So, we can do some relatively intelligent diffing between python dicts (aka hash maps). We should implement a way to generate a word count distribution for a revision of a page.
E.g.
"This is a content. I have a content." --> { "this": 1, "is": 1, "a": 2, "content": 2 "i": 1, "have" 1 }
Using this, we can get a sense for how unusual a new contribution is.
"This is a content. I have a content." --> "This is a content. Content is this." { "content": 0, "is": 1, "this": 1, "a": -1, "have": -1, "i": -1 }
Using this representation of a word frequency diff, we can detect changes that add new words to the page (probably strongly associated with new meaning) -- e.g. proportional additions and removals.

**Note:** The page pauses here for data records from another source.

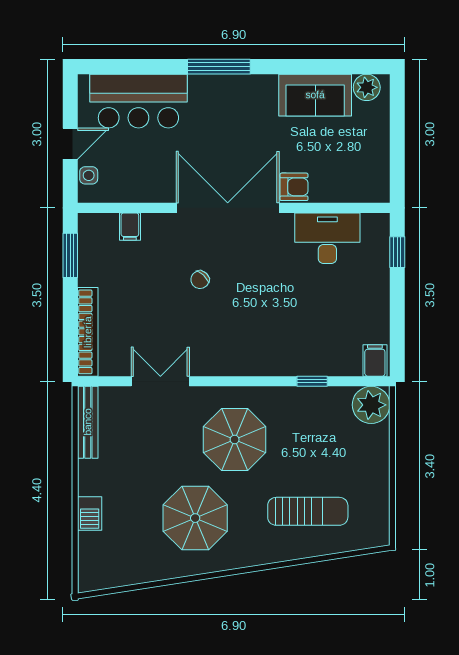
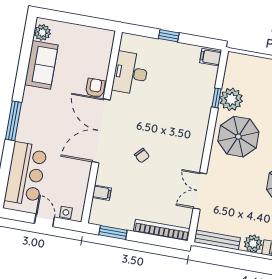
window: (397, 252) -> (169, 36), moved
plant: (371, 405) -> (231, 99), moved
parasol: (235, 440) -> (238, 137), moved
plant: (92, 480) -> (253, 244), added

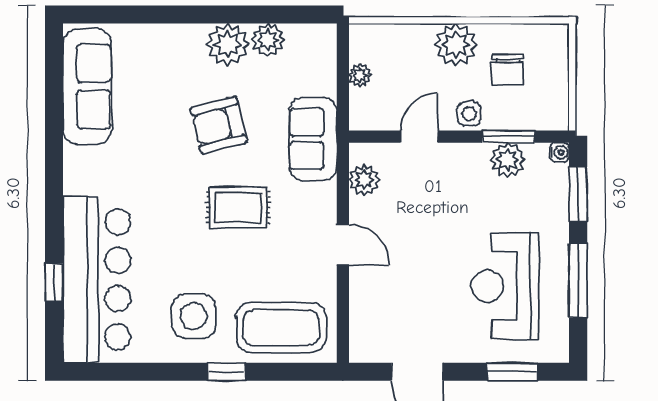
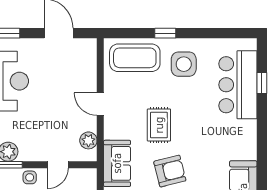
rug: (238, 207) -> (159, 125), turned 90
bar counter: (97, 279) -> (238, 85), width x0.73

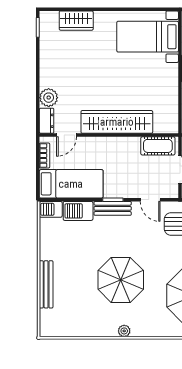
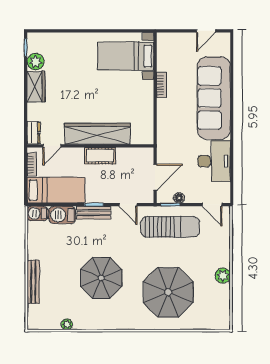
wardrobe: (76, 21) -> (36, 87), moved, turned -90
plant: (49, 98) -> (36, 62), moved
cot: (158, 146) -> (100, 156), moved
plant: (124, 331) -> (67, 324), moved

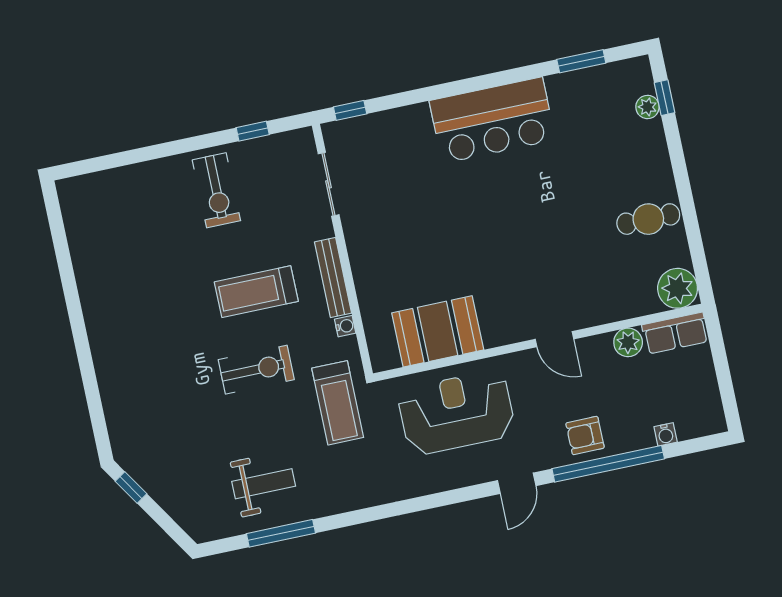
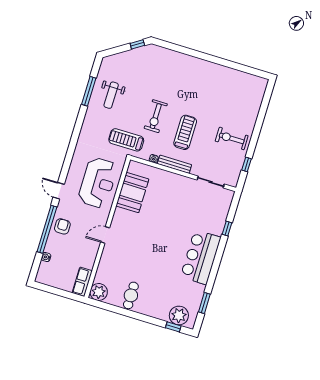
plant: (647, 107) -> (179, 315), width x1.88, depth x1.88
window: (350, 110) -> (227, 228), moved
plant: (628, 342) -> (89, 262), removed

Working with the diff above and comparing to the initial revision, we get the following addition and removal proportions.
additions: { "is": 1, # +1/1 = increase of 100% "this": 1 # +1/1 = increase of 100% } removals: { "a": -0.5, # -1/2 = decrease of 50% "have": -1, # -1/1 = decrease of 100% "i": -1 # -1/1 = decrease of 100% }
I suspect that this will be particularly valuable for badwords. E.g. if one were to edit the article about a particular curse word (e.g. https://en.wikipedia.org/wiki/Shit), adding a new instance of that curse word to the article would result in a minor proportional change while adding a different curse word would result in a large proportional change.